Currently, I am using Elasticsearch 5.6 as a data store for my go application. I have a million documents spread in 12 indices. Each index has 5 shards and 2 replicas and they all are running on 4 nodes. First, I load those docs from Elasticsearch and then process them and then index them in bulk with 10000 docs/batch rate. I run 3 workers which have one async goroutine per worker at a time. Those goroutines are per index so they send bulk index requests per index. That means a worker sends around 100,000 docs in a goroutine. The docs are sent in batches, each goroutine sends almost 10 batches. This entire stuff takes more than a minute. Most of the time is taken in bulk indexing.

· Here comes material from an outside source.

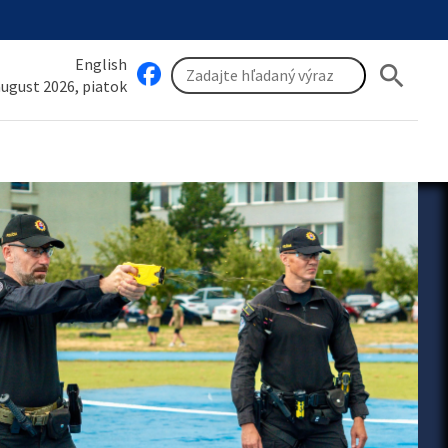
English
search
 august 2026, piatok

My current Elasticsearch is running with 6GB RAM and 3.5GB heap size. I tried to tune Elasticsearch to improve indexing speed by increasing index buffer size to 20% ie. 700MB. I disabled indexing for fields which don't need indexing. I optimised numeric fields types in mappings. I disabled _all field. I changed index codec (compression method) to best_compression. After doing all this, there is not much improvement.

So I would like to get ideas to improve bulk indexing performance to finish all process within a minute. Will it be improved if I add more RAM and heap size to Elasticsearch? Any other settings/tuning?


(system) #2

This topic was automatically closed 28 days after the last reply. New replies are no longer allowed.